I took a cup of coffee into my garden, met a lovely friendly cat (I put her outside the greyhound fence, though the dogs were fascinated) then noticed I should cut the Zinnias or they would stop flowering. A stroll through the tropical garden revealed the Tropical Hydrangeas had just started to flower.. a vase was calling and I answered.
Here is a closer view:
The pink flowers and green bud are Tropical Hydrangeas (Dombeya wallachii); Zinnias are Zinderella, grown from seed started in August; white flowers are Sweet Begonia (Begonia odorata ‘alba’); a few bits of Asian Sword Fern in back. The vase is a well loved thrift store find.
December is a great time to be outdoors in South Florida. The weather is simply wonderful and fruits and flowers start showing up to enjoy time in the garden. I am joining Six on Saturday at http://www.thepropagatorblog.wordpress.com to share six items of interest from my garden.
The very seasonal scourge of South Florida, Brazilian Peppers. These outrageously fast growing small trees have taken over hundreds of thousands of acres of land. However beautiful the berries are, I try to get rid of as many as possible. The birds love them and I believe every last on of them germinates and is 10 feet tall in a few years.
The Surinam Cherry, more bird food. These are pretty, but taste a bit resinous. I am told by locals to soak them in water to get the worms out…
Seedpod on Roselle, edible Hibscus flowers, another weird tropical fruit. I harvested a lot of these and they are in my freezer. Just don’t quite know what to do with them.
Radishes, almost ready to eat.
Pineapples producing pups after I harvested the pineapple. It took 3 years from pineapple top to harvest. The theory is once the pups start the harvest increases with the number of plants and the fruit overwhelms the gardener. Time will tell.
My winter favorite, Dombeya – Tropical Hydrangea – buds are starting to show color. This one is about nine feet tall and covered in buds. It should be a sight to behold in a couple of weeks.
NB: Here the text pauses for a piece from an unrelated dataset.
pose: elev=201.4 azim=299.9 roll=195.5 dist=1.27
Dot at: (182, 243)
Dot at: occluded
Happy Holidays to everyone and thank you to Jon for hosting Six on Saturday.
January in South Florida is not summer, it just seems like it today. The air conditioning is running; despite the fact this is the dry season, rain showers are making above 80 degrees (F) weather steamy and not conducive to gardening. My reward is flowers and vegetables in the garden. I have ripe tomatoes and Papayas; my second planting of green beans and first lettuces and spinach have come up. Some interesting flowers are also gracing the garden.
The Blue Willow teapot is a favorite of mine, bought with my mother on a long ago antiquing adventure (she referred to this as ‘Going to the junk store’).
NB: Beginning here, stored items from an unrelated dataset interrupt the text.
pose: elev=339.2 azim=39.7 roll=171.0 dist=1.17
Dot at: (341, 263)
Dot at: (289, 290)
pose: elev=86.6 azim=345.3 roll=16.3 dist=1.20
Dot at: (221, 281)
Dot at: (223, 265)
Zinnias grown from seed continue to boggle my mind – not sure what they are at all. These are much bigger than those in the smaller vase and have longer stems. I’ve added pink and green Dombeya (Dombeya wallachii) flowers. The green are the buds, the Dombeya itself is huge and I don’t mind cutting some buds, though I feel the bees would disagree. The flowers have an amazing honey fragrance and I have never seen as many bees on a plant. A closer view:
The white flowers are Sweet Begonias (Begonia odorata ‘Alba’), another subtly fragrant flower and the spikes are seedheads from Tropical Red Salvia (Salvia coccinea)
This vase, another ‘junk store’ find has Dombeyas and Zinnias, just the shorter-stemmed version. The green seed heads are from the Sweet Begonia. I like the seeds as well as the flowers.
I have both vases in my foyer; the Dombeyas tend to be ephemeral in vases, not lasting more than a day. The fragrance from the combination of Dombeyas and Sweet Begonias is ethereal, I can imagine angels in flight leaving this scent. Worth every moment and curing the Not Summer Blues. Back outside tomorrow.